For computational purposes I am only looking at one participant. This model took me 15 minutes to run on my personal laptop.

twix0101 = twix_data_long %>% filter(Participant == "0101")

gamtwix0101 = bam(uV~te(time, X,Y, by = condition), data = twix0101)
summary(gamtwix0101)
## 
## Family: gaussian 
## Link function: identity 
## 
## Formula:
## uV ~ te(time, X, Y, by = condition)
## 
## Parametric coefficients:
##             Estimate Std.
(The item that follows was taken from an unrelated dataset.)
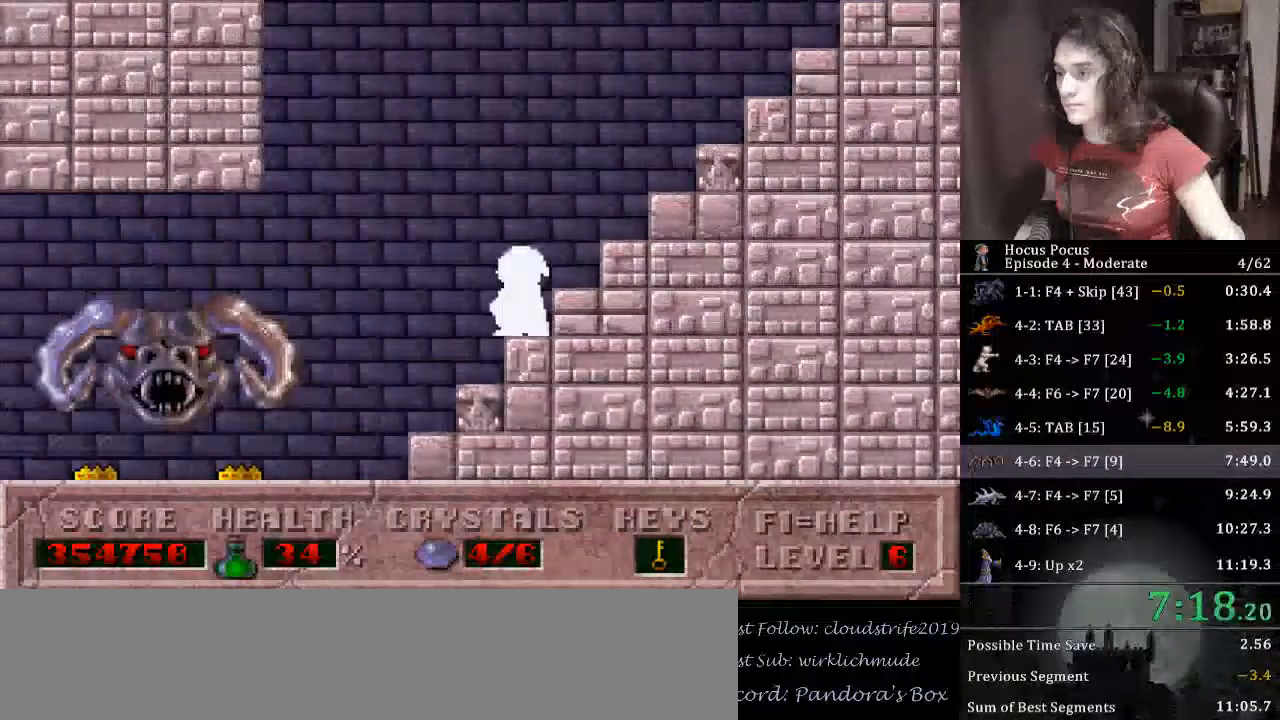
{"keys": ["left"], "events": []}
Error t value Pr(>|t|)    
## (Intercept) -2.71382    0.01299    -209   <2e-16 ***
## ---
## Signif. codes:  0 '***' 0.001 '**' 0.01 '*' 0.05 '.' 0.1 ' ' 1
## 
## Approximate significance of smooth terms:
##                              edf Ref.df     F p-value    
## te(time,X,Y):conditionS115 84.74  94.56 137.4  <2e-16 ***
## te(time,X,Y):conditionS125 88.42  97.51 554.5  <2e-16 ***
## te(time,X,Y):conditionS135 88.42  97.50 280.4  <2e-16 ***
## ---
## Signif. codes:  0 '***' 0.001 '**' 0.01 '*' 0.05 '.' 0.1 ' ' 1
## 
## R-sq.(adj) =  0.0374   Deviance explained = 3.75%
## fREML = 1.0729e+07  Scale est. = 405.6     n = 2426424
#not run:
#gamtwixall = bam(uV~te(time, X,Y, by = condition) + s(time,X,Y, Participant, by = condition, bs = "fs", m =1), data = twix_data_long)

topo plotting

plot_topo(gamtwix0101, view = c("X", "Y"), cond = list(time = 400, condition = "S115"), color = "topo", main = "condition S115, time = 400 ms")
## Summary:
##  * time : numeric predictor; set to the value(s): 400. 
##  * X : numeric predictor; with 100 values ranging from -46.200000 to 46.200000. 
##  * Y : numeric predictor; with 100 values ranging from -46.200000 to 46.200000. 
##  * condition : factor; set to the value(s): S115. 
##  * NOTE : No random effects in the model to cancel.
## 

#Add electrode sites
plot_topo(gamtwix0101, view = c("X", "Y"), cond = list(time = 600, condition = "S125"), color = "topo", el.pos = electrodes,  main = "condition S125, time = 600 ms")
## Summary:
##  * time : numeric predictor; set to the value(s): 600. 
##  * X : numeric predictor; with 100 values ranging from -46.200000 to 46.200000. 
##  * Y : numeric predictor; with 100 values ranging from -47.700000 to 44.700000. 
##  * condition : factor; set to the value(s): S125. 
##  * NOTE : No random effects in the model to cancel.
## 

# Add labels:
plot_topo(gamtwix0101, view=c('X', 'Y'), cond=list(time=200, condition = "S135"))
## Summary:
##  * time : numeric predictor; set to the value(s): 200. 
##  * X : numeric predictor; with 100 values ranging from -46.200000 to 46.200000. 
##  * Y : numeric predictor; with 100 values ranging from -46.200000 to 46.200000. 
##  * condition : factor; set to the value(s): S135. 
##  * NOTE : No random effects in the model to cancel.
## 
text(electrodes[['X']], electrodes[['Y']], 
    labels=electrodes[['Electrode']], cex=.75, 
    xpd=TRUE)

Difference plotting

For difference plotting, you need to specify a zlim in order to see the color bar on the bottom. zlim is the range of differences between two conditions. Figuring out an appropriate zlim takes some trial and error. If a value is outside of that zlim range, it shows up as white on the topo plot.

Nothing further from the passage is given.